When you repeat the entries, reproduce each line exactly and omit every picture.

*** Opening of Data supplied ***

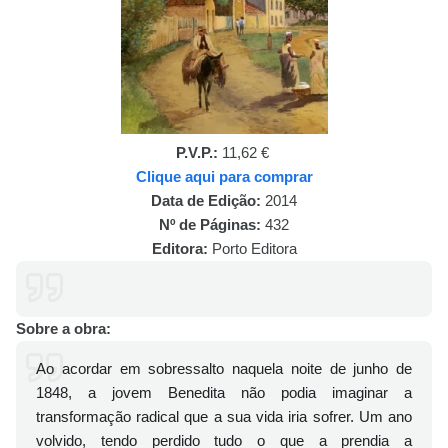
P.V.P.:
11,62 €
Clique aqui para comprar
Data de Edição:
2014
Nº de Páginas:
432
Editora:
Porto Editora
Sobre a obra:
Ao acordar em sobressalto naquela noite de junho de
1848, a jovem Benedita não podia imaginar a
transformação radical que a sua vida iria sofrer. Um ano
volvido, tendo perdido tudo o que a prendia a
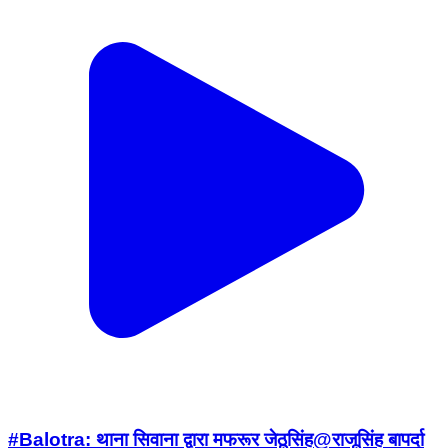
#Balotra: थाना सिवाना द्वारा मफरूर जेठूसिंह@राजूसिंह बापर्दा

*** Close of Data supplied ***

● **Your response**:
P.V.P.:
11,62 €
Clique aqui para comprar
Data de Edição:
2014
Nº de Páginas:
432
Editora:
Porto Editora
Sobre a obra:
Ao acordar em sobressalto naquela noite de junho de
1848, a jovem Benedita não podia imaginar a
transformação radical que a sua vida iria sofrer. Um ano
volvido, tendo perdido tudo o que a prendia a
#Balotra: थाना सिवाना द्वारा मफरूर जेठूसिंह@राजूसिंह बापर्दा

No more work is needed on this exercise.